In the longer term, it hopes to produce steel with green hydrogen from its Saldanha plant and take part in the new private sector access to Transnet’s rail network.
Improvements
Some encouraging developments came in the second half of last year, when interim crude steel production levels rose by 12% thanks to greater asset utilisation in the flats business.
A “major upgrade” to the group’s plate mill is also expected to increase sales volumes this year.
Amsa has faced severe financial difficulties in recent years due to SA’s steel market problems, including persistently high logistics and energy costs, as well as insufficient government policy interventions.

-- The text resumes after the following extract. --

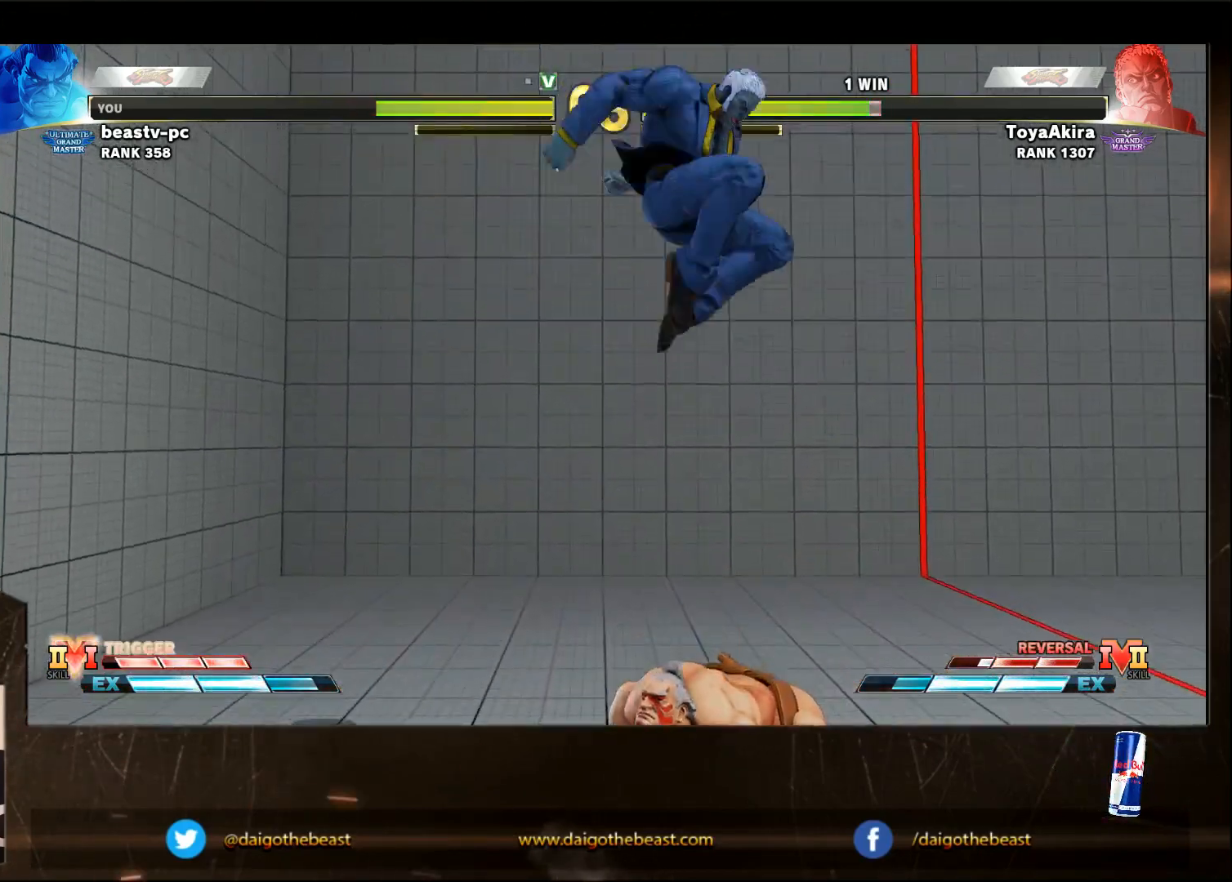
{"buttons": [], "left_stick": "down-left", "events": [[100, "left_stick", "left"], [183, "left_stick", "right"], [300, "left_stick", "center"], [350, "left_stick", "down-left"]]}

The group reported a headline loss of R5.1bn, or 458c per share, for the year to end-December, from a headline loss of R1.89bn, or 170c per share, the previous year. The attributable loss for the year widened to R5.84bn from a loss of R3.92bn previously.
Amsa CEO Kobus Verster warned that the group’s turnaround strategy was threatened by “debilitating” carbon tax increases, rising electricity costs and Transnet’s rail performance. The group would be turning to shareholders to raise more capital in 2025, Verster said.
Business Day reported last month that investors had expressed interest in purchasing Amsa, according to trade, industry & competition minister Parks Tau.
Tau, who led a team of department officials to brief parliament on the implementation of the steel industry master plan and the state of the industry, said Amsa had indicated it was engaging with entities about a possible sale but cautioned that it had not reached a stage in which announcements could be made.